Beyond the mere notion of a material, metastructures draw their unique characteristics from their finite size and the existence of interfaces. The resulting structural assemblies feature unprecedented performance in terms of stress wave mitigation, wave guiding, acoustic absorption, and vibration isolation.
The talk illustrates the frequency-selective properties of periodic metastructures, which result in their ability to direct waves in preferential direction and attenuate vibrations at certain frequencies. Such properties are observed in complex structural lattices, and in structural components equipped with periodic arrays of adaptive electromechanical resonators. The presentation will also introduce basic concepts that govern the onset of localized, interface wave modes. Specifically, spring-mass systems, lattices, and plates with internal resonators will be presented as part of a framework that seeks for mechanical lattices that exhibit one-way, edge-bound, defect-immune, wave motion. Finally, quasi-periodic structural assemblies are introduced as configurations that support vibration confinement in systems that are not ordered, but are described by deterministic property distributions. Results for beam and plate structures with quasiperiodic arrangements of grounding springs and lumped masses are presented to illustrate the unique dynamic behavior characterized by a multitude of highly localized modes of vibration.

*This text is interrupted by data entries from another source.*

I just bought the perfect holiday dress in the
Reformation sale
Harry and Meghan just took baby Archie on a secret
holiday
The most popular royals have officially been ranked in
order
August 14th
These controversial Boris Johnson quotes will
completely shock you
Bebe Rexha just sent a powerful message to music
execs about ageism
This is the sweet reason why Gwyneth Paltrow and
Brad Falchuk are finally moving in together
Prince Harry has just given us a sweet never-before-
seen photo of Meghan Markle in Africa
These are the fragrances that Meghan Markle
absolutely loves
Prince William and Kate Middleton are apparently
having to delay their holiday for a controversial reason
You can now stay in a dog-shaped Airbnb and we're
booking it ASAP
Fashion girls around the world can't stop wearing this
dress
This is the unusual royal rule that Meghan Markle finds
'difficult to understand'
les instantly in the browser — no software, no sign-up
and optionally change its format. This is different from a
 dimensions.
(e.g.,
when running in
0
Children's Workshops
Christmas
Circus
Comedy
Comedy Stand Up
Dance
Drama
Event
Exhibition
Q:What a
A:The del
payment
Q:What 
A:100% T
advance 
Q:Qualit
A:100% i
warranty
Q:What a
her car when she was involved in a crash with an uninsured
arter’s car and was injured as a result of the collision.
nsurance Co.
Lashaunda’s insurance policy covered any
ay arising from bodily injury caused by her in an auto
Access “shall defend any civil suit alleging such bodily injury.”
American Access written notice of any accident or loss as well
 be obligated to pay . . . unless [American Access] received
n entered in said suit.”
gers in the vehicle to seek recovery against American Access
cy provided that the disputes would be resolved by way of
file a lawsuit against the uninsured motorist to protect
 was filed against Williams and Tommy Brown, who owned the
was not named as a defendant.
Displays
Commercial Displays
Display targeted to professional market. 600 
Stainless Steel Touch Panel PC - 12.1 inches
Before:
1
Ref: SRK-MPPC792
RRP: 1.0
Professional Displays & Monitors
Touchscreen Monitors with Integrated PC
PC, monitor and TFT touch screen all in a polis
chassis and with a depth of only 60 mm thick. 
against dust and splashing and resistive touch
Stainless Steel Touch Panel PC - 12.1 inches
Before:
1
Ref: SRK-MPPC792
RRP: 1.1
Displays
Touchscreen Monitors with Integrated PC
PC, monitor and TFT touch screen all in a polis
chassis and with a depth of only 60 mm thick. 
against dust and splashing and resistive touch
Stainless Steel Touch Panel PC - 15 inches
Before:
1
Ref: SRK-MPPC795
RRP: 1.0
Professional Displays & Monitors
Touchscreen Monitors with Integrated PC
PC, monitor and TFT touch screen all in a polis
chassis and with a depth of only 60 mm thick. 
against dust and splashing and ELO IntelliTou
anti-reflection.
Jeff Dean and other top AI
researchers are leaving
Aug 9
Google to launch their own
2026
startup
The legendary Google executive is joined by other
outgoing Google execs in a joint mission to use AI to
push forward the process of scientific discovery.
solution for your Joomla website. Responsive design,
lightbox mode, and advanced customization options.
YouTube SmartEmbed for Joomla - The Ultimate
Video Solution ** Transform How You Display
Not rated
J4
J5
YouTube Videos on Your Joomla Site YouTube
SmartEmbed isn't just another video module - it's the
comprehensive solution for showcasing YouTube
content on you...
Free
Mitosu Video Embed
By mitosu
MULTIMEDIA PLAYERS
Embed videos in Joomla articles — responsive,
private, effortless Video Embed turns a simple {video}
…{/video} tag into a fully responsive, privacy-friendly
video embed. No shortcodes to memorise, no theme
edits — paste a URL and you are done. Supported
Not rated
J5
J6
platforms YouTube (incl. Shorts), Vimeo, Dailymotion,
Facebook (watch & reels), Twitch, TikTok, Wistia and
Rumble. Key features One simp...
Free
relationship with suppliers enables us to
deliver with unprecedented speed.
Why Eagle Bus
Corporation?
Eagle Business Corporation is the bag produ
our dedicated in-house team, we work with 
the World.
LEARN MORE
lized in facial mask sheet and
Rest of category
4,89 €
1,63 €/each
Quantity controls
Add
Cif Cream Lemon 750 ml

Biographical Sketch: Massimo Ruzzene is the Pratt and Whitney Professor in the Schools of Aerospace and Mechanical Engineering at Georgia Institute of Technology. He received a PhD in Mechanical Engineering from the Politecnico di Torino (Italy) in 1999. He is author of 2 books, more than 160 journal papers and 200 conference papers. He has participated as a PI or co-PI in various research projects funded by the Air Force Office of Scientific Research (AFOSR), the Army Research Office (ARO), the Office of Naval Research (ONR), NASA, the US Army, US Navy, DARPA, the National Science Foundation (NSF), as well as companies such as Boeing, Eurocopter, Raytheon, Corning and TRW. Most of his current and past research work has focused on solid mechanics, structural dynamics and wave propagation with application to structural health monitoring, metamaterials, and vibration and noise control. M. Ruzzene is a Fellow of ASME, an Associate Fellow of AIAA, and a member of AHS, and ASA. He served as Program Director for the Dynamics, Control and System Diagnostics Program of CMMI at the National Science Foundation between 2014 and 2016.